■ PROBLEM STATEMENT ■
Where a line below holds the string "Rendered", copy that line.

■ SOURCE RECORDS ■
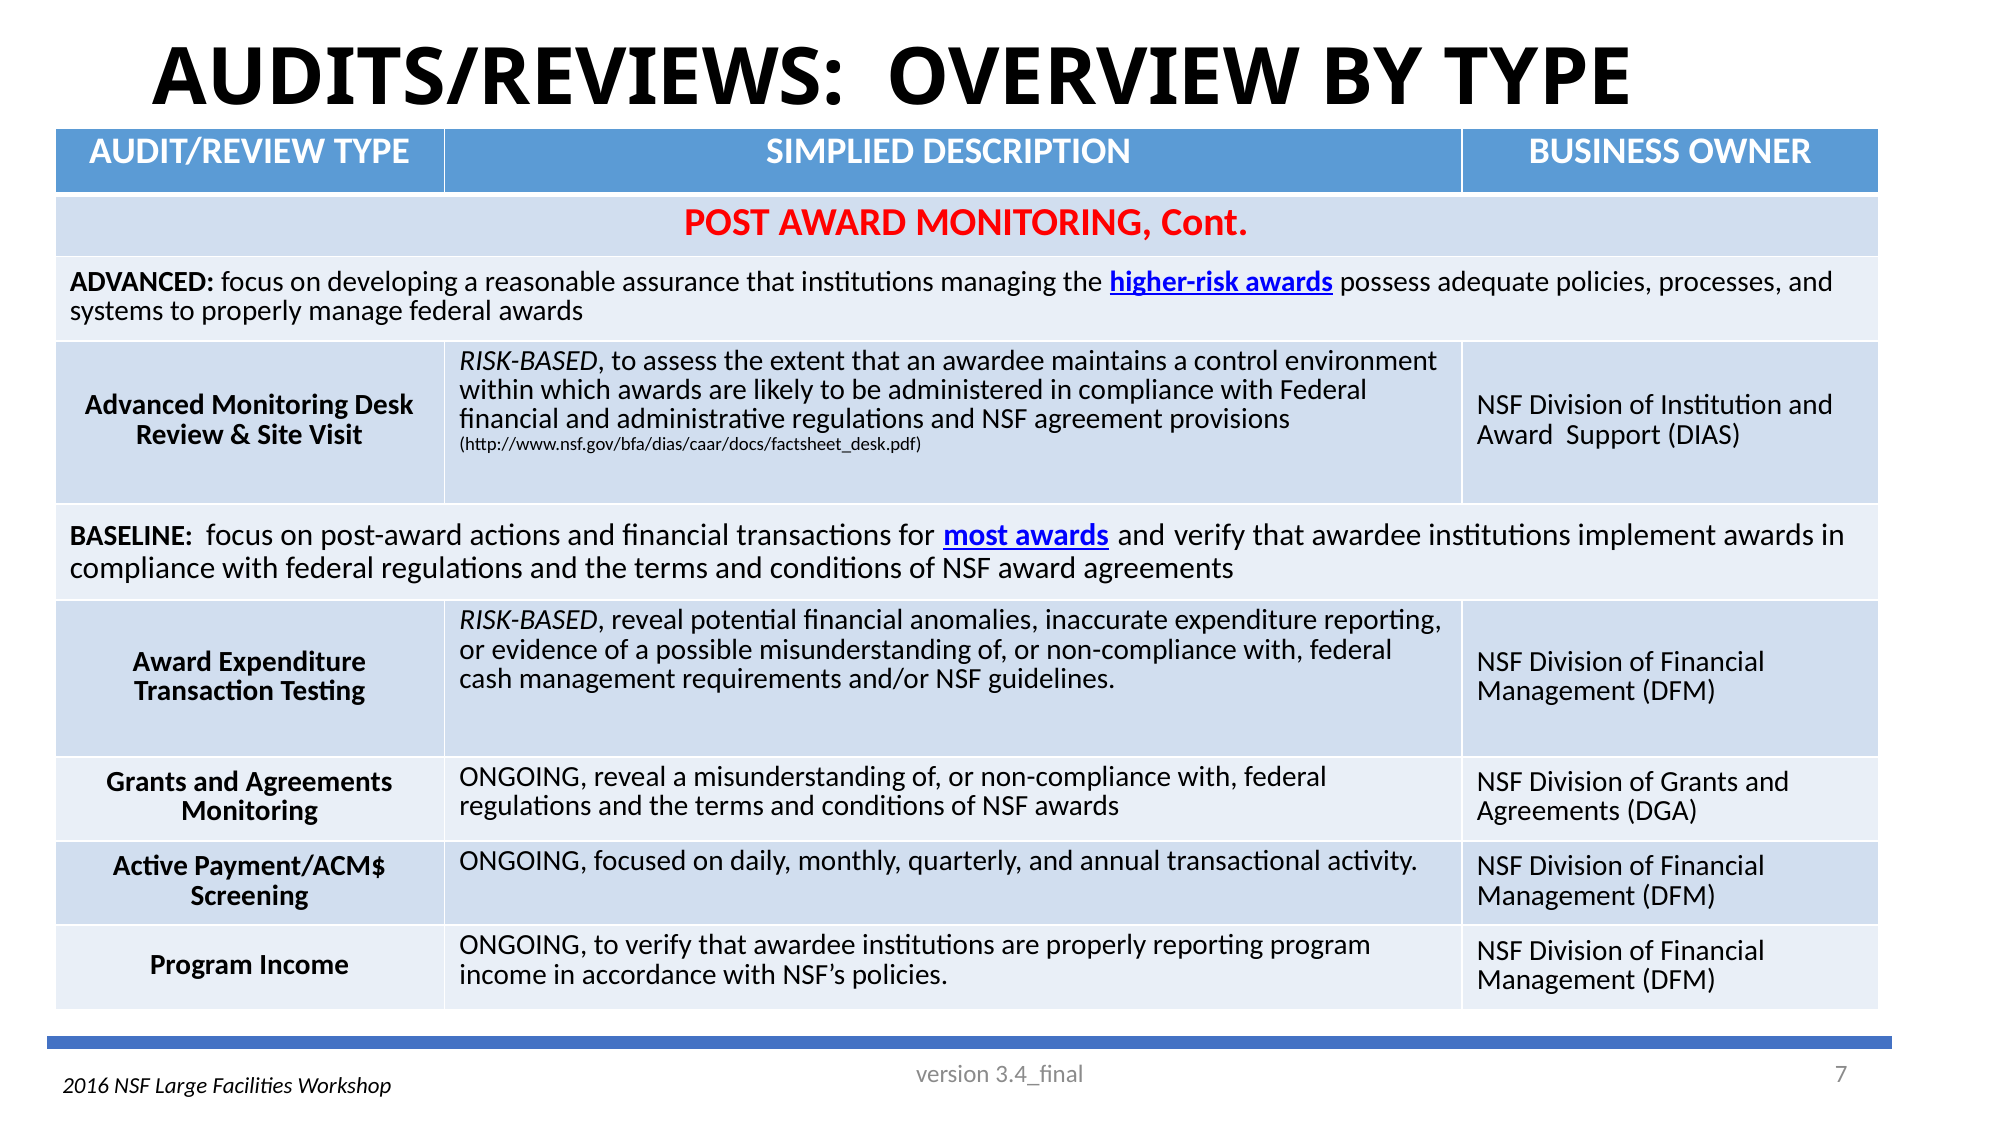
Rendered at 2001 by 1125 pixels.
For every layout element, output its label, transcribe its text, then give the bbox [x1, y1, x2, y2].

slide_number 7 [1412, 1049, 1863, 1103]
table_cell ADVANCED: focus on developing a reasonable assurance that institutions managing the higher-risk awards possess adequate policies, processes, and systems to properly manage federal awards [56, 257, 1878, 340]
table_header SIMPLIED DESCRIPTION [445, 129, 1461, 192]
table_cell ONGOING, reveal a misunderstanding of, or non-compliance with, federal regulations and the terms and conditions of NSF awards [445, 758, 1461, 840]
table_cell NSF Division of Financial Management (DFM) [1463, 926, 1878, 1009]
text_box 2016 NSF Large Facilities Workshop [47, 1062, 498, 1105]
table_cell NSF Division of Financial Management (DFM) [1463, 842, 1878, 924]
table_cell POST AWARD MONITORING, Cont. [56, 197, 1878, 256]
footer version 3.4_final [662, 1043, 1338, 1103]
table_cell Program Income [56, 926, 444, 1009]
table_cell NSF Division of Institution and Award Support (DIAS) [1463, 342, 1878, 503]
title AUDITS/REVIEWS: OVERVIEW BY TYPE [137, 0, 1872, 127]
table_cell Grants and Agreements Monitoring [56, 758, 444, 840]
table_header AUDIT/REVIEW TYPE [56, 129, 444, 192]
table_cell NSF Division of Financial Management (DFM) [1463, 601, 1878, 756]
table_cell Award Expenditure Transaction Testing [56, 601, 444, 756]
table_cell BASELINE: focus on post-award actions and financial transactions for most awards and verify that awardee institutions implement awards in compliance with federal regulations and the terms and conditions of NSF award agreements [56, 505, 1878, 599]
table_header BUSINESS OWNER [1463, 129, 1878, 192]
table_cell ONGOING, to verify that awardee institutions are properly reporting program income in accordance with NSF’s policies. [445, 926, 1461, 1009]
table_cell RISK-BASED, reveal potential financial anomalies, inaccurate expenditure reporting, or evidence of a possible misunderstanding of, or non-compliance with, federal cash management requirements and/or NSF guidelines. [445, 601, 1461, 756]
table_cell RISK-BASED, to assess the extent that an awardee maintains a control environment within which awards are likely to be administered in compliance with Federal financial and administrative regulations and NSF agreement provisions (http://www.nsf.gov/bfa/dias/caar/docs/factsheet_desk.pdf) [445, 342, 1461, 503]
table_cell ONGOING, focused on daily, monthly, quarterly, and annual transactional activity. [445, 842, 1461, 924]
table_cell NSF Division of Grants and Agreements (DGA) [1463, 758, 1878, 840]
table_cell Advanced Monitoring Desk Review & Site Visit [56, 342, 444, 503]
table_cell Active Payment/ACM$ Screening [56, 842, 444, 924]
---
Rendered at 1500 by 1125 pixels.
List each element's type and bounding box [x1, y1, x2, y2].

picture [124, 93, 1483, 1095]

■ COMPLETED TASK ■
Rendered at 2001 by 1125 pixels.
Rendered at 1500 by 1125 pixels.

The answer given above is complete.